◆ **Work to complete**:
Please reproduce the rows below word for word, from the very first line down through the line containing "genus: Freylinia", including both of those lines.

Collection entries
^^^^^^^^^^^^^^^^

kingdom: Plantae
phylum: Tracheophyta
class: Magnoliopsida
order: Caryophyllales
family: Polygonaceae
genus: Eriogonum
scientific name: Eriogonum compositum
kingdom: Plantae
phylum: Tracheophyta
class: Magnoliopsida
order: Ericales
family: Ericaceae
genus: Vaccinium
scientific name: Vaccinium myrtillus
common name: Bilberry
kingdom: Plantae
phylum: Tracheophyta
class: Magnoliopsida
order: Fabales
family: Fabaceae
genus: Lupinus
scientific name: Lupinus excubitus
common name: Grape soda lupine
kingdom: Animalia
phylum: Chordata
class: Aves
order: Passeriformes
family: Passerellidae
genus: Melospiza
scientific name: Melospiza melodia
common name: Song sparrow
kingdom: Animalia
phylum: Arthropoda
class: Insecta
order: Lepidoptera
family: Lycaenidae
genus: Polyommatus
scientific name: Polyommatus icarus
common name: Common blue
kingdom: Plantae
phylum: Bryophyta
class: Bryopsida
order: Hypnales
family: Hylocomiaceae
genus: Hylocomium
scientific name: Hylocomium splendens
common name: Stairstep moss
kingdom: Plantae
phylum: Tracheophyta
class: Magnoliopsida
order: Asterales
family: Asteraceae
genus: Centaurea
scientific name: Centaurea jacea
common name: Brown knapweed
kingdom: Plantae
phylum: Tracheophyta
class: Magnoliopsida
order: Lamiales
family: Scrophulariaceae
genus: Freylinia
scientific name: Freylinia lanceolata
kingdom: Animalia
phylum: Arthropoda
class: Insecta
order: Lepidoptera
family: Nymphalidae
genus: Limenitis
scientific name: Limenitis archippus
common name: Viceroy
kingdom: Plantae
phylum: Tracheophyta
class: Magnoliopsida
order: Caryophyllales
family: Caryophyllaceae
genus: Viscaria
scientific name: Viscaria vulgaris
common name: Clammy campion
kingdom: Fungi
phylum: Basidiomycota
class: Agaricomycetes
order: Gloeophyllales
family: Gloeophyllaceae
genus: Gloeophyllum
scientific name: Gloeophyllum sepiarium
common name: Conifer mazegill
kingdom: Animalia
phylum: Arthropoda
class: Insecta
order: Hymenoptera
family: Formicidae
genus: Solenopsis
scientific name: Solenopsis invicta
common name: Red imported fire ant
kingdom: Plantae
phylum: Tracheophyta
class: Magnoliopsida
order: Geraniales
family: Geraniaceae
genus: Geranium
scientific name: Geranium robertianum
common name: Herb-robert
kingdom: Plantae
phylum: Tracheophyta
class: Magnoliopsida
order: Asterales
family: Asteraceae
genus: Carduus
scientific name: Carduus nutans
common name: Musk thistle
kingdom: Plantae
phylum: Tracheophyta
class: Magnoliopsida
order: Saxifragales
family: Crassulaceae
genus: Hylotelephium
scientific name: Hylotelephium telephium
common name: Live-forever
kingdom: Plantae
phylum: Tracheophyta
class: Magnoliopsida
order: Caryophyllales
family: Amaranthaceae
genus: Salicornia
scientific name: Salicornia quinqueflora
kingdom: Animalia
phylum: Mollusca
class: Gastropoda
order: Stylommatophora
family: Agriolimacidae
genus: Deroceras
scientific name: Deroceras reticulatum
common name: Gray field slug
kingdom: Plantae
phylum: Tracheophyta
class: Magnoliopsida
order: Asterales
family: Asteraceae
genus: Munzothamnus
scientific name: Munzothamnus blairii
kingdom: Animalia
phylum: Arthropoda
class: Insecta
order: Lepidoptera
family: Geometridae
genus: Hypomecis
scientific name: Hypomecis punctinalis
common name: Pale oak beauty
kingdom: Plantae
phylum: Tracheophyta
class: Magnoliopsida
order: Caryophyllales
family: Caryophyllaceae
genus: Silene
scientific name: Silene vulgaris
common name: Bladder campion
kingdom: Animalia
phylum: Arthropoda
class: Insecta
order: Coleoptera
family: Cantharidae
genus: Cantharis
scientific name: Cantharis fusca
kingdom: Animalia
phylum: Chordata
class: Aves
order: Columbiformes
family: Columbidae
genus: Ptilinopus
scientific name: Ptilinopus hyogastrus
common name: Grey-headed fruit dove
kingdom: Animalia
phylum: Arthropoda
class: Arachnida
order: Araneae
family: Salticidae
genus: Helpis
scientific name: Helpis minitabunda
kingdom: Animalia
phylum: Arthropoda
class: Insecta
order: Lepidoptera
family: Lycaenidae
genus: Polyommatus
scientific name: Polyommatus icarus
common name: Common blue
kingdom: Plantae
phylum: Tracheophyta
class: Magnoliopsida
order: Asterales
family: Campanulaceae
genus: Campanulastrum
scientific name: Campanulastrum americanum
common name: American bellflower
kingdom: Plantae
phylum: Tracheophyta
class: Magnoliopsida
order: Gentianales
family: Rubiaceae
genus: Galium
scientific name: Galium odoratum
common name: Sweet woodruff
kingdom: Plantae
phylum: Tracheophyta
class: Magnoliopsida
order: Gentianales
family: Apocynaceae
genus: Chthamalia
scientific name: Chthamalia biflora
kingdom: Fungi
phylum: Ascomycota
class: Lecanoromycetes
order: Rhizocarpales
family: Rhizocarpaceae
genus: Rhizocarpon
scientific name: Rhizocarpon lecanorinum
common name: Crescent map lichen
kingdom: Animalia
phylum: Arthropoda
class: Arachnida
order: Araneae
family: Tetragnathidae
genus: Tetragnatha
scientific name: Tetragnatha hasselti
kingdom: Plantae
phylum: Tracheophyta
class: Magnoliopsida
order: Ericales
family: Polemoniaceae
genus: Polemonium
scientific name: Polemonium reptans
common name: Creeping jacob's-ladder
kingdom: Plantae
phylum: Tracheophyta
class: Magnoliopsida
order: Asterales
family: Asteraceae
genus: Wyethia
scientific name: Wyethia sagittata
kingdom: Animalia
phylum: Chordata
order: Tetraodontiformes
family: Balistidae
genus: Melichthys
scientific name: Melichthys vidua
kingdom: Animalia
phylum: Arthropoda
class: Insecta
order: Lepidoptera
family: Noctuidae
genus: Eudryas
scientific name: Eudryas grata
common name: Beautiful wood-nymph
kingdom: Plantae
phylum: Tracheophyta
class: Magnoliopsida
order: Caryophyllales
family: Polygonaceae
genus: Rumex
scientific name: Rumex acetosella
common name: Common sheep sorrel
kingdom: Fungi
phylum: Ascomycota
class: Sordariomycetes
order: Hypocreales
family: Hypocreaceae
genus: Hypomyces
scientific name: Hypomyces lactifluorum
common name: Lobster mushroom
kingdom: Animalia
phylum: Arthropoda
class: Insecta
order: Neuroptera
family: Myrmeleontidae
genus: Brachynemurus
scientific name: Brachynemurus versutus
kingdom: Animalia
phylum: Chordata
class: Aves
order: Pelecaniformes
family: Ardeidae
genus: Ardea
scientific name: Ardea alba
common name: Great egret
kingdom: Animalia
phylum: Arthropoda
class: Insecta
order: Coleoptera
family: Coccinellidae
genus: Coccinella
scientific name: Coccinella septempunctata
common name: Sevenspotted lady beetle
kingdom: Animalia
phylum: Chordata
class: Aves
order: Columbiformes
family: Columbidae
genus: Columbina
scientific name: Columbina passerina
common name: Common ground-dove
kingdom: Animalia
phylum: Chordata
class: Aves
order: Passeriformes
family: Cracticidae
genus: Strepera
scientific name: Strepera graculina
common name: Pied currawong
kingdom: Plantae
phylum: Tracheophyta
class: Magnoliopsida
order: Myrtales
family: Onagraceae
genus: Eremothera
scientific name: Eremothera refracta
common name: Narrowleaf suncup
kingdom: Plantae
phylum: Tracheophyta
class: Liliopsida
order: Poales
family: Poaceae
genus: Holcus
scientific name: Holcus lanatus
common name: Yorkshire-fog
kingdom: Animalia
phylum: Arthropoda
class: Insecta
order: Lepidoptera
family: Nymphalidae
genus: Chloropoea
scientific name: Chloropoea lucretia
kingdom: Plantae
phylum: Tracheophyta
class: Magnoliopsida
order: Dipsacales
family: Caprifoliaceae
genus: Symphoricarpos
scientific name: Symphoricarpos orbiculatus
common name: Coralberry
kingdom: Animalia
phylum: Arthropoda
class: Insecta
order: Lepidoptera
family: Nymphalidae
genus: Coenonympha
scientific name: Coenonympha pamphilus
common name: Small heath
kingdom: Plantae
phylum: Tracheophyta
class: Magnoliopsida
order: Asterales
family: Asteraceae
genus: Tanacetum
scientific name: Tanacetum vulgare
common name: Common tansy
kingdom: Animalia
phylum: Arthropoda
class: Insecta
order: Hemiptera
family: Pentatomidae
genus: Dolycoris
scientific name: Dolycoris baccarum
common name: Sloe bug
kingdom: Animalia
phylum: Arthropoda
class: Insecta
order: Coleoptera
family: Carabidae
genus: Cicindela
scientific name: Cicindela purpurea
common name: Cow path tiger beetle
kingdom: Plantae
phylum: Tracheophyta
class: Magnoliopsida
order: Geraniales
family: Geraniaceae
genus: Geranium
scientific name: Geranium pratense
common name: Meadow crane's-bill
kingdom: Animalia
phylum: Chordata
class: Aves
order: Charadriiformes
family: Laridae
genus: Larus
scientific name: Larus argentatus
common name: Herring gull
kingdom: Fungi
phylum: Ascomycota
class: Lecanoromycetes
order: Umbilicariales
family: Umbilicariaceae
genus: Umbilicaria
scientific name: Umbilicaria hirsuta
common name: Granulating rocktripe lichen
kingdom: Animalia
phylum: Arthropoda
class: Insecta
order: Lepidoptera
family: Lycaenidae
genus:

^^^^^^^^^^^^^^^^

◆ **Answer**:
kingdom: Plantae
phylum: Tracheophyta
class: Magnoliopsida
order: Caryophyllales
family: Polygonaceae
genus: Eriogonum
scientific name: Eriogonum compositum
kingdom: Plantae
phylum: Tracheophyta
class: Magnoliopsida
order: Ericales
family: Ericaceae
genus: Vaccinium
scientific name: Vaccinium myrtillus
common name: Bilberry
kingdom: Plantae
phylum: Tracheophyta
class: Magnoliopsida
order: Fabales
family: Fabaceae
genus: Lupinus
scientific name: Lupinus excubitus
common name: Grape soda lupine
kingdom: Animalia
phylum: Chordata
class: Aves
order: Passeriformes
family: Passerellidae
genus: Melospiza
scientific name: Melospiza melodia
common name: Song sparrow
kingdom: Animalia
phylum: Arthropoda
class: Insecta
order: Lepidoptera
family: Lycaenidae
genus: Polyommatus
scientific name: Polyommatus icarus
common name: Common blue
kingdom: Plantae
phylum: Bryophyta
class: Bryopsida
order: Hypnales
family: Hylocomiaceae
genus: Hylocomium
scientific name: Hylocomium splendens
common name: Stairstep moss
kingdom: Plantae
phylum: Tracheophyta
class: Magnoliopsida
order: Asterales
family: Asteraceae
genus: Centaurea
scientific name: Centaurea jacea
common name: Brown knapweed
kingdom: Plantae
phylum: Tracheophyta
class: Magnoliopsida
order: Lamiales
family: Scrophulariaceae
genus: Freylinia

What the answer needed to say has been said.